### DATASET EXCERPTS

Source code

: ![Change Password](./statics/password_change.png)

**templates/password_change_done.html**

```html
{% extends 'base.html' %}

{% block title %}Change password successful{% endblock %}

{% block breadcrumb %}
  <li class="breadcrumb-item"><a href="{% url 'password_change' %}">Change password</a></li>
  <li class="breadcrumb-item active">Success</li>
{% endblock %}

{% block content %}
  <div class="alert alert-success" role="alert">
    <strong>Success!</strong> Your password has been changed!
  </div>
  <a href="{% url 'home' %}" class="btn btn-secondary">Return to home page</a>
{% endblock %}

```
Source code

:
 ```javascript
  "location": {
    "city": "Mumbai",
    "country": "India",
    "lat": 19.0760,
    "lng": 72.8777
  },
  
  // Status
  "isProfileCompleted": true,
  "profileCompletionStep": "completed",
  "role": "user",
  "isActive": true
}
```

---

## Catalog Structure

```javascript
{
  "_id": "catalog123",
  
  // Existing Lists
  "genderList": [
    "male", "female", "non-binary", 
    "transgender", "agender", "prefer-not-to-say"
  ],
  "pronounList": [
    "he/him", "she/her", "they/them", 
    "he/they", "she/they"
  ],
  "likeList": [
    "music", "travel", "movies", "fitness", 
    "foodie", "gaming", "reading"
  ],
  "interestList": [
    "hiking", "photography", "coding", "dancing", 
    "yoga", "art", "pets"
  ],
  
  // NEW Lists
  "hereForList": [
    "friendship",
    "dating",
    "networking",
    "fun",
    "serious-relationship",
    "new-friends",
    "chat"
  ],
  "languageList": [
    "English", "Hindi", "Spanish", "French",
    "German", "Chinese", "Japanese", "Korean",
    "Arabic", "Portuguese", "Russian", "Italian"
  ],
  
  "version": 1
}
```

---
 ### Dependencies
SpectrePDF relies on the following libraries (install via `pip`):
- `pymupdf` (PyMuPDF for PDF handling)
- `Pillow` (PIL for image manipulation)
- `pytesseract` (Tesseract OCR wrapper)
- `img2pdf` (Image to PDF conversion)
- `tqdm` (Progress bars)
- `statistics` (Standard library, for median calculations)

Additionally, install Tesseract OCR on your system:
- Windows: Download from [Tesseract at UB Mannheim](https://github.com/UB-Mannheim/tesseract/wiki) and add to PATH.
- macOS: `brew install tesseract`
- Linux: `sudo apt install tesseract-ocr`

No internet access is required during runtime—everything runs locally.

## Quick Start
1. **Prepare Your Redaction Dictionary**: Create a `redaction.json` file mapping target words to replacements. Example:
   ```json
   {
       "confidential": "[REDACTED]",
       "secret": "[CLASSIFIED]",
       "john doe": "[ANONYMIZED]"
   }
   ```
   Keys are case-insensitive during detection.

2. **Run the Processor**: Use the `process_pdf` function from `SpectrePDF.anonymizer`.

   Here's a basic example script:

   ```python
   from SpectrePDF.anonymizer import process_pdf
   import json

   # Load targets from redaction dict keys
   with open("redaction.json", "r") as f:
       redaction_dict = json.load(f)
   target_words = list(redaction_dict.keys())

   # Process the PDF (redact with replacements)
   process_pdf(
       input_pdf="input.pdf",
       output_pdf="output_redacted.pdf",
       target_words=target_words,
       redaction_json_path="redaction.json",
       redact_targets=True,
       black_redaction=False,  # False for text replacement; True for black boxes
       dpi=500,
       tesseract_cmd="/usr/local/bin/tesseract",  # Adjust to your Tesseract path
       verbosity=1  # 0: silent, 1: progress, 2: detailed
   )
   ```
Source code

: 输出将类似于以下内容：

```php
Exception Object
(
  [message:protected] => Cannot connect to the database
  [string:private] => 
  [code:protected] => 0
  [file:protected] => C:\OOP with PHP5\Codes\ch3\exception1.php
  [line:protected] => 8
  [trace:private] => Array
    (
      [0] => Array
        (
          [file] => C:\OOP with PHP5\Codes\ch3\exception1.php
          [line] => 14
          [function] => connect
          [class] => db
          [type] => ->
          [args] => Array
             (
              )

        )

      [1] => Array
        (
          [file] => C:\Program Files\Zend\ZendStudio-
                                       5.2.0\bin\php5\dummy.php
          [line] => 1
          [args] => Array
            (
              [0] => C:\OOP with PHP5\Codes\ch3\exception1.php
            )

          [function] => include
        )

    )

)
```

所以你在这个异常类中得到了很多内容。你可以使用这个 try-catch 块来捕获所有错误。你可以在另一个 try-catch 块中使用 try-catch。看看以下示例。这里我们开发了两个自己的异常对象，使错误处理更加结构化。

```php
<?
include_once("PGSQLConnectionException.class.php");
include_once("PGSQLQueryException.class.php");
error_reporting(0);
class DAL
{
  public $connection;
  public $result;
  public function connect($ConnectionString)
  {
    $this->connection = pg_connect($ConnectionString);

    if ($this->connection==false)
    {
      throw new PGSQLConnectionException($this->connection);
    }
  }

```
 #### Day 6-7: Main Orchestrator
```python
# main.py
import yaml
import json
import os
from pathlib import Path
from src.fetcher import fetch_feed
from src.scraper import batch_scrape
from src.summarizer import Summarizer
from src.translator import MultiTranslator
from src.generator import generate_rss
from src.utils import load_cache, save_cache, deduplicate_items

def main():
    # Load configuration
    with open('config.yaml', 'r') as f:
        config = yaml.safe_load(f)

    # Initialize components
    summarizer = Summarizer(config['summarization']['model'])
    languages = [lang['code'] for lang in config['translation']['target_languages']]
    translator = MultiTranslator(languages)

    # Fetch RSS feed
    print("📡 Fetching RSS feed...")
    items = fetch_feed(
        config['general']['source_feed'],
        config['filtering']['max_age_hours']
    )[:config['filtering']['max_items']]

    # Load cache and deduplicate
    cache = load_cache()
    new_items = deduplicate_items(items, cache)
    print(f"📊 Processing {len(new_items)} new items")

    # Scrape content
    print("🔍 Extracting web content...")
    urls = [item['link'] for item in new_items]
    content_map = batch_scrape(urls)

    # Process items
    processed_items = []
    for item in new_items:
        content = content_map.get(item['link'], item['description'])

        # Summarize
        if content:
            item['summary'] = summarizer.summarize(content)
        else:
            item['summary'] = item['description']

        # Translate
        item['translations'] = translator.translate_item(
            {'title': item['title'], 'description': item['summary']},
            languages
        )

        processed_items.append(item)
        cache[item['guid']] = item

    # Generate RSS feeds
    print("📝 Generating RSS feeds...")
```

### ASSIGNMENT
Nothing but an exact reproduction of the entries is wanted.

### TASK RESULT
Source code

: ![Change Password](./statics/password_change.png)

**templates/password_change_done.html**

```html
{% extends 'base.html' %}

{% block title %}Change password successful{% endblock %}

{% block breadcrumb %}
  <li class="breadcrumb-item"><a href="{% url 'password_change' %}">Change password</a></li>
  <li class="breadcrumb-item active">Success</li>
{% endblock %}

{% block content %}
  <div class="alert alert-success" role="alert">
    <strong>Success!</strong> Your password has been changed!
  </div>
  <a href="{% url 'home' %}" class="btn btn-secondary">Return to home page</a>
{% endblock %}

```
Source code

:
 ```javascript
  "location": {
    "city": "Mumbai",
    "country": "India",
    "lat": 19.0760,
    "lng": 72.8777
  },
  
  // Status
  "isProfileCompleted": true,
  "profileCompletionStep": "completed",
  "role": "user",
  "isActive": true
}
```

---

## Catalog Structure

```javascript
{
  "_id": "catalog123",
  
  // Existing Lists
  "genderList": [
    "male", "female", "non-binary", 
    "transgender", "agender", "prefer-not-to-say"
  ],
  "pronounList": [
    "he/him", "she/her", "they/them", 
    "he/they", "she/they"
  ],
  "likeList": [
    "music", "travel", "movies", "fitness", 
    "foodie", "gaming", "reading"
  ],
  "interestList": [
    "hiking", "photography", "coding", "dancing", 
    "yoga", "art", "pets"
  ],
  
  // NEW Lists
  "hereForList": [
    "friendship",
    "dating",
    "networking",
    "fun",
    "serious-relationship",
    "new-friends",
    "chat"
  ],
  "languageList": [
    "English", "Hindi", "Spanish", "French",
    "German", "Chinese", "Japanese", "Korean",
    "Arabic", "Portuguese", "Russian", "Italian"
  ],
  
  "version": 1
}
```

---
 ### Dependencies
SpectrePDF relies on the following libraries (install via `pip`):
- `pymupdf` (PyMuPDF for PDF handling)
- `Pillow` (PIL for image manipulation)
- `pytesseract` (Tesseract OCR wrapper)
- `img2pdf` (Image to PDF conversion)
- `tqdm` (Progress bars)
- `statistics` (Standard library, for median calculations)

Additionally, install Tesseract OCR on your system:
- Windows: Download from [Tesseract at UB Mannheim](https://github.com/UB-Mannheim/tesseract/wiki) and add to PATH.
- macOS: `brew install tesseract`
- Linux: `sudo apt install tesseract-ocr`

No internet access is required during runtime—everything runs locally.

## Quick Start
1. **Prepare Your Redaction Dictionary**: Create a `redaction.json` file mapping target words to replacements. Example:
   ```json
   {
       "confidential": "[REDACTED]",
       "secret": "[CLASSIFIED]",
       "john doe": "[ANONYMIZED]"
   }
   ```
   Keys are case-insensitive during detection.

2. **Run the Processor**: Use the `process_pdf` function from `SpectrePDF.anonymizer`.

   Here's a basic example script:

   ```python
   from SpectrePDF.anonymizer import process_pdf
   import json

   # Load targets from redaction dict keys
   with open("redaction.json", "r") as f:
       redaction_dict = json.load(f)
   target_words = list(redaction_dict.keys())

   # Process the PDF (redact with replacements)
   process_pdf(
       input_pdf="input.pdf",
       output_pdf="output_redacted.pdf",
       target_words=target_words,
       redaction_json_path="redaction.json",
       redact_targets=True,
       black_redaction=False,  # False for text replacement; True for black boxes
       dpi=500,
       tesseract_cmd="/usr/local/bin/tesseract",  # Adjust to your Tesseract path
       verbosity=1  # 0: silent, 1: progress, 2: detailed
   )
   ```
Source code

: 输出将类似于以下内容：

```php
Exception Object
(
  [message:protected] => Cannot connect to the database
  [string:private] => 
  [code:protected] => 0
  [file:protected] => C:\OOP with PHP5\Codes\ch3\exception1.php
  [line:protected] => 8
  [trace:private] => Array
    (
      [0] => Array
        (
          [file] => C:\OOP with PHP5\Codes\ch3\exception1.php
          [line] => 14
          [function] => connect
          [class] => db
          [type] => ->
          [args] => Array
             (
              )

        )

      [1] => Array
        (
          [file] => C:\Program Files\Zend\ZendStudio-
                                       5.2.0\bin\php5\dummy.php
          [line] => 1
          [args] => Array
            (
              [0] => C:\OOP with PHP5\Codes\ch3\exception1.php
            )

          [function] => include
        )

    )

)
```

所以你在这个异常类中得到了很多内容。你可以使用这个 try-catch 块来捕获所有错误。你可以在另一个 try-catch 块中使用 try-catch。看看以下示例。这里我们开发了两个自己的异常对象，使错误处理更加结构化。

```php
<?
include_once("PGSQLConnectionException.class.php");
include_once("PGSQLQueryException.class.php");
error_reporting(0);
class DAL
{
  public $connection;
  public $result;
  public function connect($ConnectionString)
  {
    $this->connection = pg_connect($ConnectionString);

    if ($this->connection==false)
    {
      throw new PGSQLConnectionException($this->connection);
    }
  }

```
 #### Day 6-7: Main Orchestrator
```python
# main.py
import yaml
import json
import os
from pathlib import Path
from src.fetcher import fetch_feed
from src.scraper import batch_scrape
from src.summarizer import Summarizer
from src.translator import MultiTranslator
from src.generator import generate_rss
from src.utils import load_cache, save_cache, deduplicate_items

def main():
    # Load configuration
    with open('config.yaml', 'r') as f:
        config = yaml.safe_load(f)

    # Initialize components
    summarizer = Summarizer(config['summarization']['model'])
    languages = [lang['code'] for lang in config['translation']['target_languages']]
    translator = MultiTranslator(languages)

    # Fetch RSS feed
    print("📡 Fetching RSS feed...")
    items = fetch_feed(
        config['general']['source_feed'],
        config['filtering']['max_age_hours']
    )[:config['filtering']['max_items']]

    # Load cache and deduplicate
    cache = load_cache()
    new_items = deduplicate_items(items, cache)
    print(f"📊 Processing {len(new_items)} new items")

    # Scrape content
    print("🔍 Extracting web content...")
    urls = [item['link'] for item in new_items]
    content_map = batch_scrape(urls)

    # Process items
    processed_items = []
    for item in new_items:
        content = content_map.get(item['link'], item['description'])

        # Summarize
        if content:
            item['summary'] = summarizer.summarize(content)
        else:
            item['summary'] = item['description']

        # Translate
        item['translations'] = translator.translate_item(
            {'title': item['title'], 'description': item['summary']},
            languages
        )

        processed_items.append(item)
        cache[item['guid']] = item

    # Generate RSS feeds
    print("📝 Generating RSS feeds...")
```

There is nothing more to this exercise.